The latest edition of Global Perspective looks at how demographic trends can have a major impact on how economies develop, for example through changes in the labour force or increased care costs for the elderly. Recently, pensions have been in the front line as efforts are made to align contributions to the realities of changing population profiles. Although the ageing process itself cannot be reversed, the consequences of that aging can be affected by appropriate initiatives.
Douglas Roberts, Senior International Economist, Standard Life Investments, said:
"Demographic pressures generally move very slowly and therefore attract only passing attention. We are at one of those confluences today where demographic considerations are rising to the top of most government in-trays.

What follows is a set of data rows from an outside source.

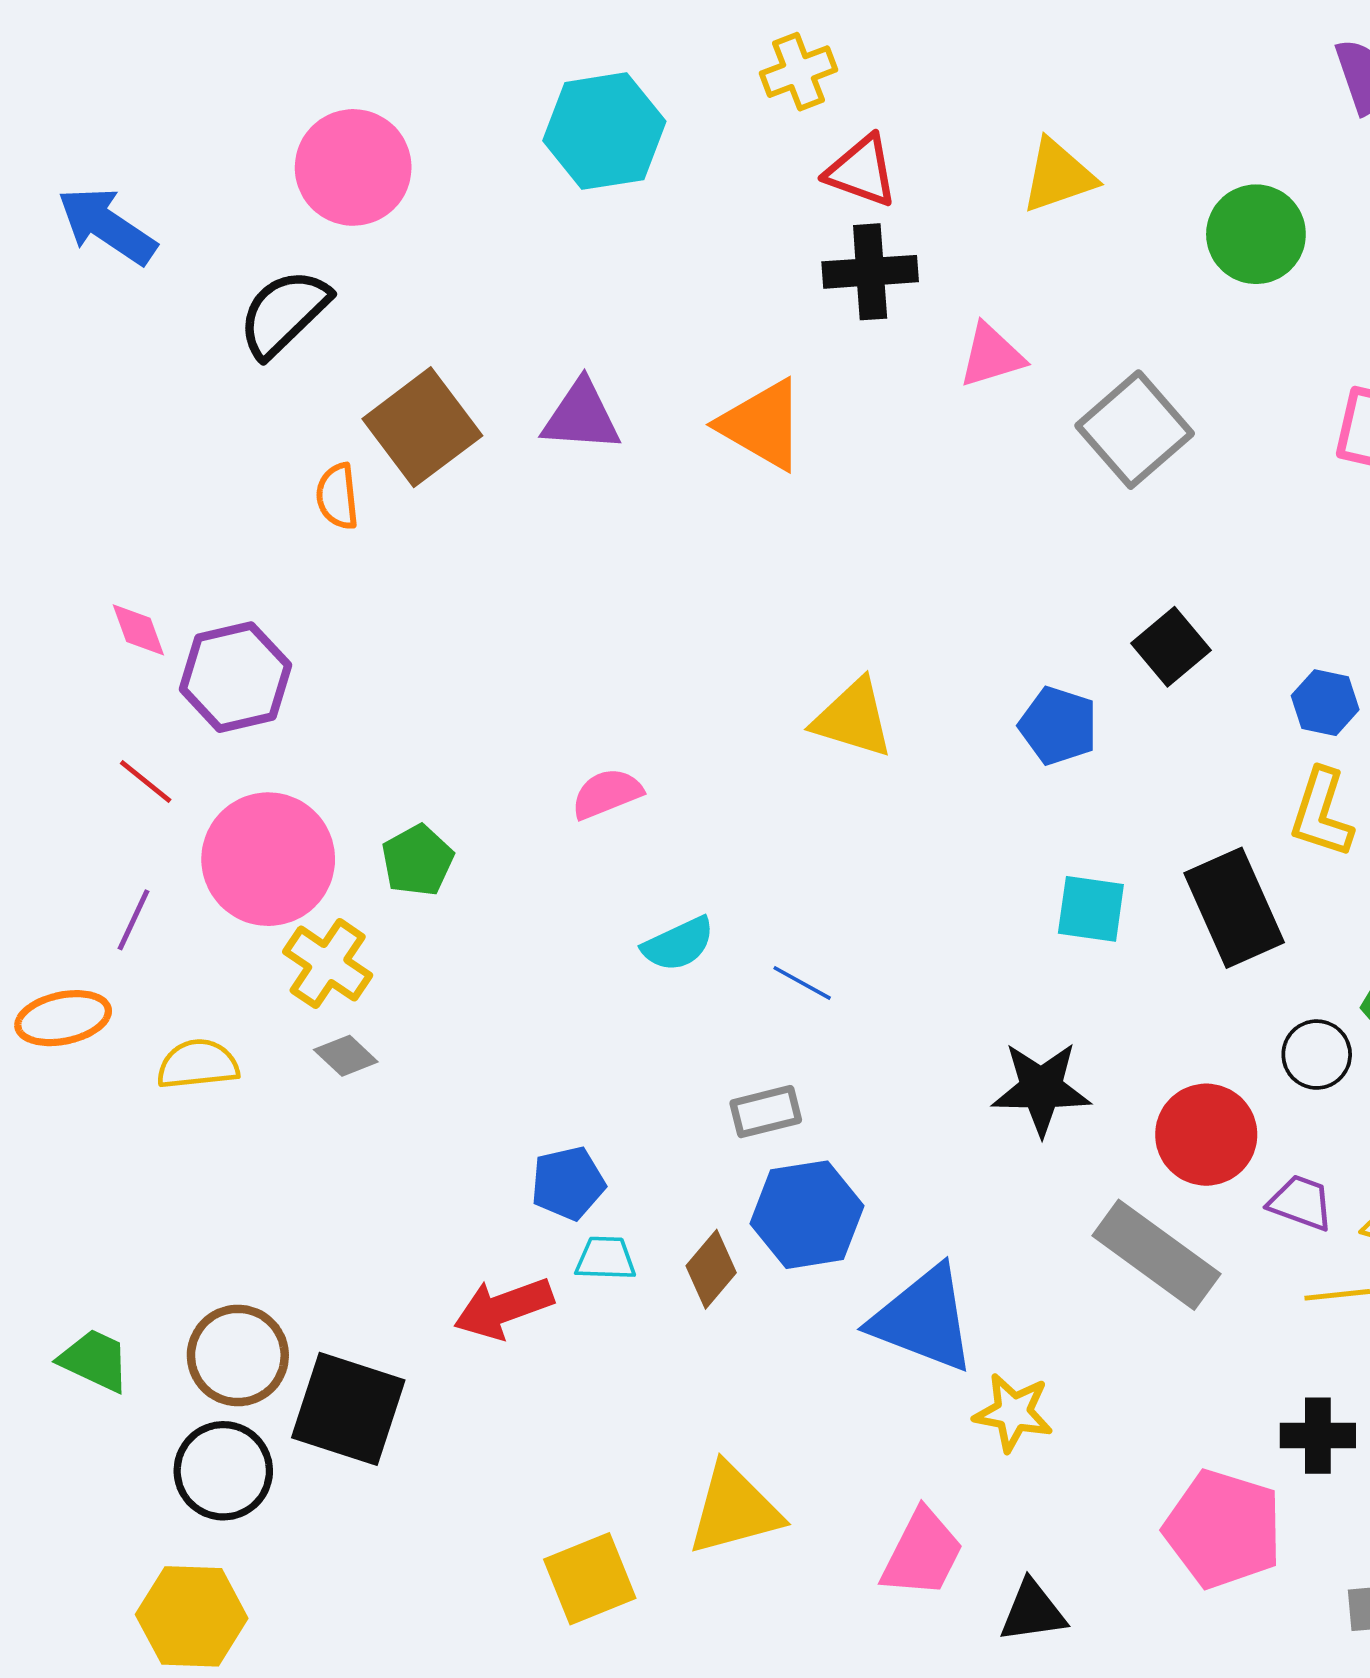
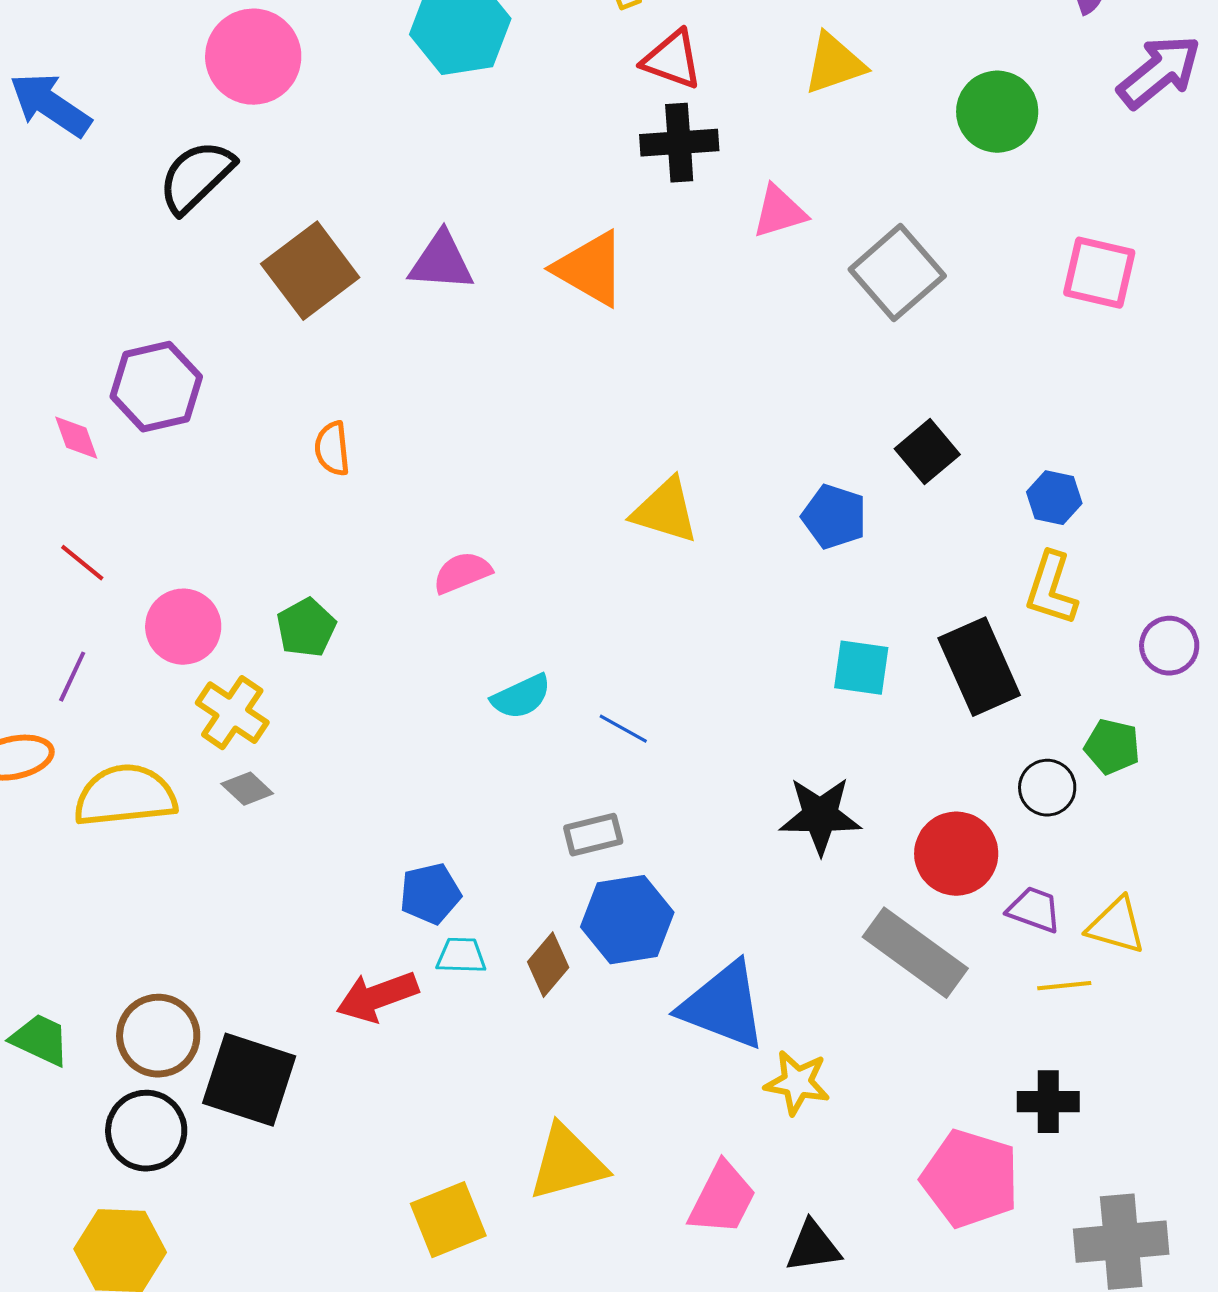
orange semicircle: (337, 496) -> (332, 449), moved
purple hexagon: (235, 677) -> (156, 387), moved
pink circle: (268, 859) -> (183, 627), size x0.7
yellow semicircle: (198, 1064) -> (125, 796), size x1.5

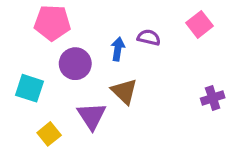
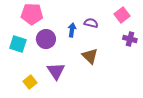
cyan square: (29, 88) -> (18, 44), moved
brown triangle: (124, 91) -> (90, 56), moved
purple cross: (213, 98) -> (130, 39), moved, turned 32

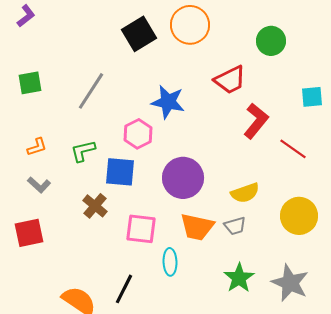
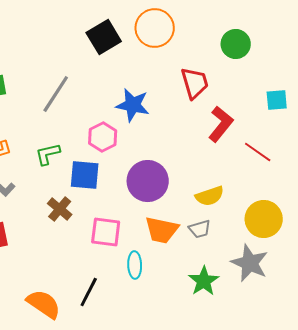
red trapezoid: (230, 80) -> (195, 83), turned -80
gray star: (290, 283) -> (250, 263), moved

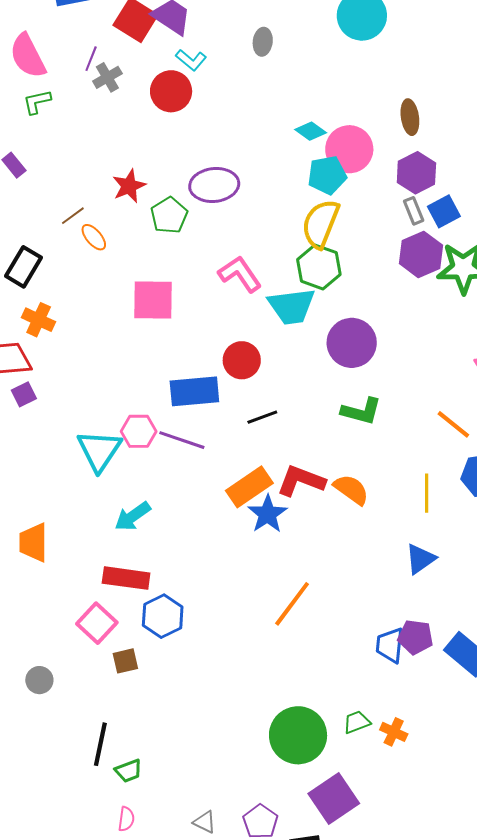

"The tendency is to put off policy responses until action is really necessary. It is not too late but major economies need to recognise the fault-lines and act decisively. For the US the fiscal deficit is top of the list, for Japan a freeing up of its attitude to immigration and female participation, for China a higher birth rate, for Europe and UK pension reform and longer working hours. Parliaments, though, will face difficulties in bringing about such sensitive changes. The baby boomers, in or close to retirement, are likely to continue to hold sway on how things evolve as they will have political clout, at least in democratic economies, due to their lasting weight of numbers."
In the current economic cycle, the aging of major economies is coming at a most inopportune time as countries still have to cope with the ravages of the Global Financial Crisis.